Google is reportedly considering commercializing Spanner, a highly scalable, globally distributed database technology that the company has been using internally for the past several years to deliver many of its core services.
Engineers from Google’s Cloud Platform Group are apparently working on figuring out how to turn the technology into a product that outside developers can use to build applications, The Information reported this week.
One of the biggest obstacles facing the company as it embarks on its mission is finding a way to decouple Spanner from Google’s proprietary hardware and network technology and building a version that will work just as well on other infrastructures.
According to The Information, Google’s efforts to commercialize Spanner are being driven by competitive forces. The company wants to be able to better compete with the likes of Amazon Web Services and Microsoft Azure in the cloud services space and is hoping that the highly-scalable, high-performance database technology will give it an edge over AWS and Azure, the report said quoting two unnamed sources who are apparently close to the company’s plans.
Google did not respond to a request seeking comment. The company has previously described Spanner as a SQL-like database that runs across multiple datacenters around the world and is capable of scaling up to literally millions of machines in hundreds of datacenters and trillions of database rows. According to Google, “it is the first system to distribute data at global scale and support externally-consistent distributed transactions.”
One of Spanner’s biggest features is its support for synchronous replication. In others words, changes made to Spanner data in one datacenter are automatically synchronized across all datacenters at the same time, so the data remains consistent regardless of where it is accessed.
“Applications can use Spanner for high availability, even in the face of wide-area natural disasters, by replicating their data within or even across continents,” according to Google.
One of the first Google applications to use the technology was F1, a massive relational database management system designed to support Google’s Adword’s ad management platform.

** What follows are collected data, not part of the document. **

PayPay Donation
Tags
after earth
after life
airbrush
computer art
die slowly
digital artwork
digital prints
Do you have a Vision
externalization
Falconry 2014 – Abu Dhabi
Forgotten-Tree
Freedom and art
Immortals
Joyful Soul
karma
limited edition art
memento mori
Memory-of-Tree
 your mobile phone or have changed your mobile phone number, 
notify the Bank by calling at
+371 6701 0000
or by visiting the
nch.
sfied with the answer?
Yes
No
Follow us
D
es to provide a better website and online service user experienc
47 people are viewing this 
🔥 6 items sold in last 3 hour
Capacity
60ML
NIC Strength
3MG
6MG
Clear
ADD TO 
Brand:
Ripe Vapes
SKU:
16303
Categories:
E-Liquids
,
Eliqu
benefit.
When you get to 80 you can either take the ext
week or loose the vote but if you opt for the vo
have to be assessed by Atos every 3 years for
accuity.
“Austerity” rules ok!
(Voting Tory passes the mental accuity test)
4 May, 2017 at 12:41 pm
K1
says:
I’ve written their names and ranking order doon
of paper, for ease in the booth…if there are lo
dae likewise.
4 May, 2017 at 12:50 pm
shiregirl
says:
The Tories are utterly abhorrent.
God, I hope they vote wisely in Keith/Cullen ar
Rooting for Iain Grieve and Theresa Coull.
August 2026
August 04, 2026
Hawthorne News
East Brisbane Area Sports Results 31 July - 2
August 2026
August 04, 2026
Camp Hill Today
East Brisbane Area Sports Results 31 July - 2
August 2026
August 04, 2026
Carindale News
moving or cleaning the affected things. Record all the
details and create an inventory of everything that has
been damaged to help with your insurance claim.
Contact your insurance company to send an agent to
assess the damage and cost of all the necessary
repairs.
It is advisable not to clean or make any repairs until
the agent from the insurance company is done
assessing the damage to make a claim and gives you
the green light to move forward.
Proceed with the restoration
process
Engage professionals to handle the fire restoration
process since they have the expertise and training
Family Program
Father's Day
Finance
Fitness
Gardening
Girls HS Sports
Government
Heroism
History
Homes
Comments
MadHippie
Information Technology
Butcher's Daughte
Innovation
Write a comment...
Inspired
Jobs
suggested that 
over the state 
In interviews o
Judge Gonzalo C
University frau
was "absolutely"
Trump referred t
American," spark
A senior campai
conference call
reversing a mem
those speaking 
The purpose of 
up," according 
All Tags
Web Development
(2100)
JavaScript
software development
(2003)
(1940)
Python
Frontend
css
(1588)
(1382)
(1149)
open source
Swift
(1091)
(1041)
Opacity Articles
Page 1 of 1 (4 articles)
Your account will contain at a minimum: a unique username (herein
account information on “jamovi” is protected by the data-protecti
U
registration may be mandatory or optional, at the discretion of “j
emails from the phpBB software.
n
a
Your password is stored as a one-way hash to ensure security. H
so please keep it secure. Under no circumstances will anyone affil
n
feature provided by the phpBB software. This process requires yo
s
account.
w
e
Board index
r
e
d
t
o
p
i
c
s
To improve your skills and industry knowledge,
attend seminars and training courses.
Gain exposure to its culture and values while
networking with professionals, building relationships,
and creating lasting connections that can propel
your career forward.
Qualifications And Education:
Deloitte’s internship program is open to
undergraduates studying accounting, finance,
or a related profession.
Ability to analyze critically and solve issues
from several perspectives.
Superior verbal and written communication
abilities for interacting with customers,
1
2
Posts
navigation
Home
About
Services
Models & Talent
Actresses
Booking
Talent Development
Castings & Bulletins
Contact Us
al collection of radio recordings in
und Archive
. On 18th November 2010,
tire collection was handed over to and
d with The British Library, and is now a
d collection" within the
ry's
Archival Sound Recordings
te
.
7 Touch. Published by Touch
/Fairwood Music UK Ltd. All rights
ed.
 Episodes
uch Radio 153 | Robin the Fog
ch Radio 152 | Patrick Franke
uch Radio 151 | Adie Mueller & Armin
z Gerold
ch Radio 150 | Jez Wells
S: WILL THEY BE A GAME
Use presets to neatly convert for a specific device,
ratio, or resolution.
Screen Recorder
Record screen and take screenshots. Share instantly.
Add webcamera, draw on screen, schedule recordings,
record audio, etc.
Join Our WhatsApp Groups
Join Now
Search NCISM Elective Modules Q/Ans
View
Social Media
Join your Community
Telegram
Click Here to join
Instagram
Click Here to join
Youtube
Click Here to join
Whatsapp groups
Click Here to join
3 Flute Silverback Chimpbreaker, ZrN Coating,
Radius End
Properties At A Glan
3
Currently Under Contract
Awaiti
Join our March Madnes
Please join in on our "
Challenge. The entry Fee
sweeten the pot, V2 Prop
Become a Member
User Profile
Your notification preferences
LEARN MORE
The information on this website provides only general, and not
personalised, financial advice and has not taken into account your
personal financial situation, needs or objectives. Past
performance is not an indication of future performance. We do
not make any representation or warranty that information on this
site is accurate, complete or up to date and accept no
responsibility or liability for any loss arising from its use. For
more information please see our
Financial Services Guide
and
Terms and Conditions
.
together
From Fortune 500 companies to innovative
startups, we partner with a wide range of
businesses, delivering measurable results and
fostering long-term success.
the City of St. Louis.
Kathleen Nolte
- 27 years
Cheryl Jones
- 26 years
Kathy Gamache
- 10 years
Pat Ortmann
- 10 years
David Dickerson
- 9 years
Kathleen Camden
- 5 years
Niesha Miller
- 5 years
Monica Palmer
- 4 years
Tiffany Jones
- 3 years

Because F1 was based on Spanner technology, Google was able to use as many as five replicas of the RDBMS working in perfect concert with each other in datacenters around the country to ensure continuous availability of the platform.
Other applications that are thought to run on the technology or at least were touted as potential candidates for the technology include Gmail, Google Search and Picasa.
With Google not publicly talking about its reported plans to commercialize Spanner it is hard to say what kind of applications the company plans to run on the database.
One company that is working on releasing an open source version of the technology is Cockroach Labs, started by two engineers from Google. The company describes its CockroachDB, which is currently in beta, as being inspired by Spanner and Google’s F1.
According to Cockroach Labs, the database is a distributed SQL database that can scale horizontally and will be capable of surviving machine, disk, rack and data center failures with minimal application disruption and latency.
Cockroach Labs has said the database is especially well suited for applications that require a very high degree of survivability and horizontal scalability.